After some time, the “Person” doesn't even need to be present, but simply believed in through hearsay. Simply by having two or three gathered together in “his” name can bring the feeling “he” is in their midst. So, obsessed groups become fan clubs and even cults. Their obsession with their Celebrity, and hopes for longings to be fulfilled, are all-important. It follows that individuality and personal responsibility are surrendered. The option to live as a free individual is wasted in obeying rituals.

Though the lives of Koresh, Jim Jones, Hitler, and Jesus, etc., ended with self or provoked suicide, death doesn't diminish the obsession some have for them and other popular charismatics, and what they represent.

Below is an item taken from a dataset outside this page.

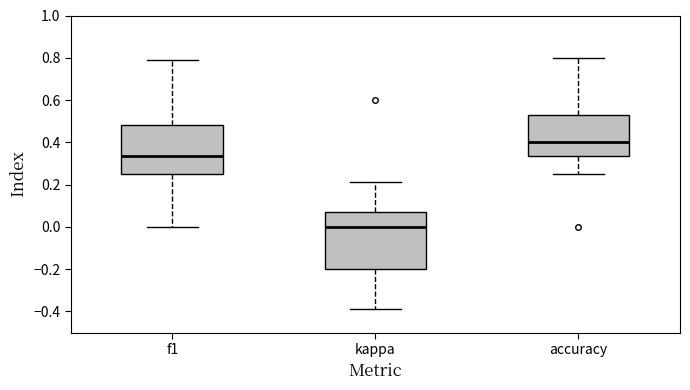

Where does the lower whisker of the box for kappa end on the y-axis? The values are not printed on the chart, so give them approximately, as read against the axis.

-0.38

Their followers were willing to die for them. Even after their deaths, what they represent still attracts followers. It's impossible to argue against such wholehearted, faith-filled certainty; it usually has been halted only through force of arms. What would have happened without Christian soldiers killing with the cross leading them on? What could have happened if all those obsessives had instead been free to become obsessed with devotion to clear thinking and reasoning? More to the point, what will happen to your life?